In a less common setup compared to past work, the paper studies whole-graph classification, instead of node or link prediction. This is a more difficult case, since small modifications to the input graph might not influence the classifier, and large modifications might be too easy to detect. (In this regard, Figure 1 is convincing: it shows how easily an anomaly detector can foil some previously-proposed attacks.)
The threat model is: at training time, the attacker has no influence over labels (the clean-label setting), but can influence a small fraction of the training examples by inserting a small number of extra nodes and edges into their input graphs. The attacker cannot delete or change any existing nodes or edges in the training graphs. At test time, the attacker can influence a small fraction of test examples, again by inserting extra nodes and edges into the input. The attacker wins if it is able to cause the learned model to predict a given target class on the modified examples, instead of their true class. The attacker loses if it is detected, either at train time or at test time. The attacker has no knowledge about or influence over the training process beyond its limited ability to alter training data: no ability to attack or surveil the computers that run the training loop, and no information about the model or hyperparameters for training. (In practice the stealth condition means (1) the defender runs anomaly detection on its training and test examples, and the attacker needs not to trigger the detector, as well as (2) the attacker wants not to compromise the learner’s accuracy much on unaltered examples.)
The paper presents a few interesting insights.
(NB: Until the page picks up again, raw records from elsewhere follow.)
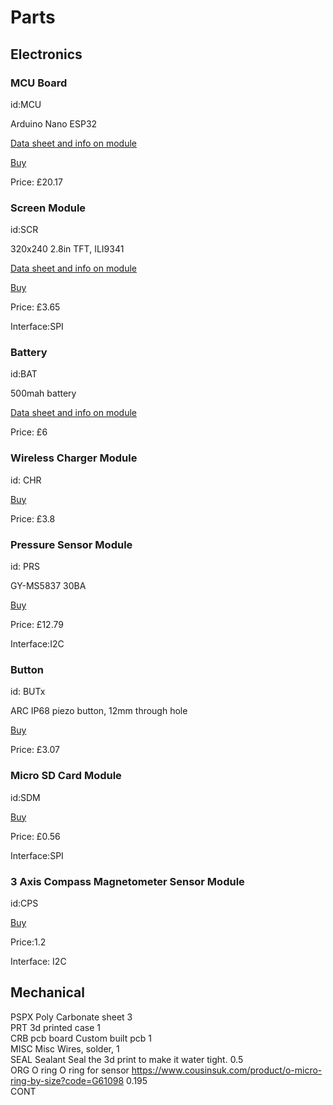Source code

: # Parts

## Electronics

### MCU Board

id:MCU

Arduino Nano ESP32

[Data sheet and info on module](https://docs.arduino.cc/hardware/nano-esp32/)

[Buy](https://www.amazon.co.uk/Arduino-Nano-ESP32-Headers-ABX00083/dp/B0C947BHK5/ref=asc_df_B0C947BHK5?mcid=cb1b9710aa783a9dbc7325047631408c&hvocijid=6716075734272562167-B0C947BHK5-&hvexpln=74&tag=googshopuk-21&linkCode=df0&hvadid=696285193871&hvpos=&hvnetw=g&hvrand=6716075734272562167&hvpone=&hvptwo=&hvqmt=&hvdev=c&hvdvcmdl=&hvlocint=&hvlocphy=9180865&hvtargid=pla-2281435177618&psc=1&gad_source=1)

Price: £20.17


### Screen Module

id:SCR

320x240 2.8in TFT, ILI9341

[Data sheet and info on module](https://www.tztstore.com/goods/show-7997.html)

[Buy](https://www.aliexpress.com/item/32795636902.html?src=google&pdp_npi=4%40dis%21EUR%214.47%213.89%21%21%21%21%21%40%2112000037978001469%21ppc%21%21%21&src=google&albch=shopping&acnt=439-079-4345&isdl=y&slnk=&plac=&mtctp=&albbt=Google_7_shopping&aff_platform=google&aff_short_key=UneMJZVf&gclsrc=aw.ds&albagn=888888&ds_e_adid=&ds_e_matchtype=&ds_e_device=c&ds_e_network=x&ds_e_product_group_id=&ds_e_product_id=es32795636902&ds_e_product_merchant_id=108988894&ds_e_product_country=ES&ds_e_product_language=es&ds_e_product_channel=online&ds_e_product_store_id=&ds_url_v=2&albcp=22050034252&albag=&isSmbAutoCall=false&needSmbHouyi=false&gad_source=1&gad_campaignid=22046374220&gbraid=0AAAAACbpfvbCLRodAEQBBaZPr33VtawPC&gclid=Cj0KCQjw097CBhDIARIsAJ3-nxdBcTuxs6NLLG4xZFL5FbeSb0CWsa6uFX2Si7jYU7my6W92PL1Xl4kaAu_PEALw_wcB)

Price: £3.65

Interface:SPI

### Battery 

id:BAT

500mah battery	

[Data sheet and info on module](https://thepihut.com/products/500mah-3-7v-lipo-battery)	

Price: £6			


### Wireless Charger Module	

id: CHR

[Buy](https://www.aliexpress.com/item/1005005003825799.html?spm=a2g0o.productlist.main.33.415cPhWePhWeok&algo_pvid=1adfc853-4cc8-4bc2-bdd8-cdaad8a80c84&algo_exp_id=1adfc853-4cc8-4bc2-bdd8-cdaad8a80c84-32&pdp_ext_f=%7B%22order%22%3A%2225%22%2C%22eval%22%3A%221%22%7D&pdp_npi=4%40dis%21GBP%212.08%212.04%21%21%2119.52%2119.13%21%402103890917505860695315262ea6ef%2112000031313291577%21sea%21UK%214767978686%21ABX&curPageLogUid=ak8yPyFSJ2VK&utparam-url=scene%3Asearch%7Cquery_from%3A)

Price: £3.8	


### Pressure Sensor	Module

id: PRS

GY-MS5837 30BA	

[Buy](https://www.aliexpress.com/item/1005004522471477.html?spm=a2g0o.cart.0.0.3f2538dak5Cq0t&mp=1&pdp_npi=5%40dis%21GBP%21GBP%2013.99%21GBP%2010.49%21%21GBP%2010.49%21%21%21%40211b615317505885094464151e17da%2112000048056069397%21ct%21UK%214767978686%21%211%210)	

Price: £12.79			

Interface:I2C


### Button	

id: BUTx

ARC IP68 piezo button, 12mm through hole	

[Buy](https://www.aliexpress.com/item/1005003286484536.html?spm=a2g0o.order_list.order_list_main.4.4a861802DojY7d)	

Price: £3.07


### Micro SD Card Module

id:SDM	

[Buy](https://www.aliexpress.com/item/1005005302035188.html?spm=a2g0o.productlist.main.3.31922325zqArLa&algo_pvid=7f3dbebb-71c6-4926-87c9-cb0c925791b9&algo_exp_id=7f3dbebb-71c6-4926-87c9-cb0c925791b9-2&pdp_ext_f=%7B%22order%22%3A%222802%22%2C%22eval%22%3A%221%22%7D&pdp_npi=4%40dis%21GBP%210.55%210.55%21%21%210.74%210.74%21%402103867617511129168214186eed8a%2112000032551641256%21sea%21UK%214767978686%21ABX&curPageLogUid=r89zMa6bzo63&utparam-url=scene%3Asearch%7Cquery_from%3A)			

Price: £0.56

Interface:SPI


### 3 Axis Compass Magnetometer Sensor Module	

id:CPS

[Buy](https://www.aliexpress.com/item/1005005121309334.html?gatewayAdapt=glo2esp)	

Price:1.2			

Interface: I2C


## Mechanical

PSPX	Poly Carbonate sheet 			3			
PRT	3d printed case			1			
CRB	pcb board 	Custom built pcb		1			
MISC	Misc 	Wires, solder, 		1			
SEAL	Sealant 	Seal the 3d print to make it water tight.		0.5			
ORG	O ring 	O ring for sensor	https://www.cousinsuk.com/product/o-micro-ring-by-size?code=G61098	0.195			
CONT							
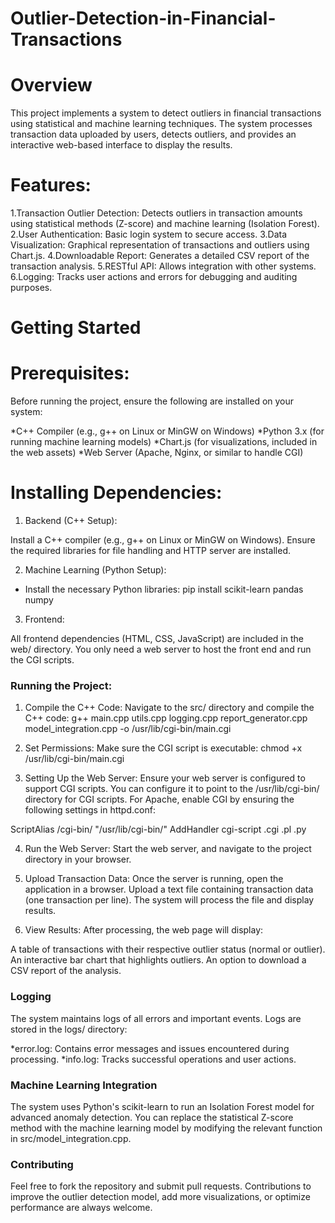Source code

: # Outlier-Detection-in-Financial-Transactions
# Overview
This project implements a system to detect outliers in financial transactions using statistical and machine learning techniques. The system processes transaction data uploaded by users, detects outliers, and provides an interactive web-based interface to display the results.

# Features:
1.Transaction Outlier Detection: Detects outliers in transaction amounts using statistical methods (Z-score) and machine learning (Isolation Forest).
2.User Authentication: Basic login system to secure access.
3.Data Visualization: Graphical representation of transactions and outliers using Chart.js.
4.Downloadable Report: Generates a detailed CSV report of the transaction analysis.
5.RESTful API: Allows integration with other systems.
6.Logging: Tracks user actions and errors for debugging and auditing purposes.


# Getting Started
# Prerequisites:
Before running the project, ensure the following are installed on your system:

*C++ Compiler (e.g., g++ on Linux or MinGW on Windows)
*Python 3.x (for running machine learning models)
*Chart.js (for visualizations, included in the web assets)
*Web Server (Apache, Nginx, or similar to handle CGI)

# Installing Dependencies:
1. Backend (C++ Setup):

Install a C++ compiler (e.g., g++ on Linux or MinGW on Windows).
Ensure the required libraries for file handling and HTTP server are installed.

2. Machine Learning (Python Setup):

* Install the necessary Python libraries:
pip install scikit-learn pandas numpy

3. Frontend:

All frontend dependencies (HTML, CSS, JavaScript) are included in the web/ directory.
You only need a web server to host the front end and run the CGI scripts.

### Running the Project:
1. Compile the C++ Code:
Navigate to the src/ directory and compile the C++ code:
g++ main.cpp utils.cpp logging.cpp report_generator.cpp model_integration.cpp -o /usr/lib/cgi-bin/main.cgi

3. Set Permissions:
Make sure the CGI script is executable:
chmod +x /usr/lib/cgi-bin/main.cgi

3. Setting Up the Web Server:
Ensure your web server is configured to support CGI scripts. You can configure it to point to the /usr/lib/cgi-bin/ directory for CGI scripts.
For Apache, enable CGI by ensuring the following settings in httpd.conf:

ScriptAlias /cgi-bin/ "/usr/lib/cgi-bin/"
AddHandler cgi-script .cgi .pl .py

4. Run the Web Server:
Start the web server, and navigate to the project directory in your browser.

5. Upload Transaction Data:
Once the server is running, open the application in a browser. Upload a text file containing transaction data (one transaction per line). The system will process the file and display results.

6. View Results:
After processing, the web page will display:

A table of transactions with their respective outlier status (normal or outlier).
An interactive bar chart that highlights outliers.
An option to download a CSV report of the analysis.

### Logging
The system maintains logs of all errors and important events. Logs are stored in the logs/ directory:

*error.log: Contains error messages and issues encountered during processing.
*info.log: Tracks successful operations and user actions.

### Machine Learning Integration
The system uses Python's scikit-learn to run an Isolation Forest model for advanced anomaly detection.
You can replace the statistical Z-score method with the machine learning model by modifying the relevant function in src/model_integration.cpp.

### Contributing
Feel free to fork the repository and submit pull requests. Contributions to improve the outlier detection model, add more visualizations, or optimize performance are always welcome.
First, difficult training examples of the target class provide a good attack opportunity: the learner has trouble finding the true signal in these examples, and therefore if the attacker provides a tempting enough false signal, the learner will latch onto it. Second, finding a successful attack while avoiding detection is a constrained optimization problem, and so we can solve it as a game between the attacker and defender trying to minimize/maximize a Lagrangian. Third, insights 1 and 2 can still work even if we don’t have an exact model of the learner or detector: we can still find successful attacks by optimizing against a surrogate defender. In addition to the above, the reviewer/author discussion touched on some other insights, which will help make the final version of the paper better. For example, there was a nice discussion of failure modes.
All these insights are instantiated in a system, DPSBA, and tested on some benchmark graph classification datasets. The system achieves a better tradeoff between attack success rate and attack detection rate compared to prior work.
The reviewers agree that the paper is fairly clear to start, and after modifications according to the discussion, will be clearer. The problem setup is interesting and important, and the paper’s new insights add to our understanding of how to solve it. The authors were responsive and helpful during the discussion.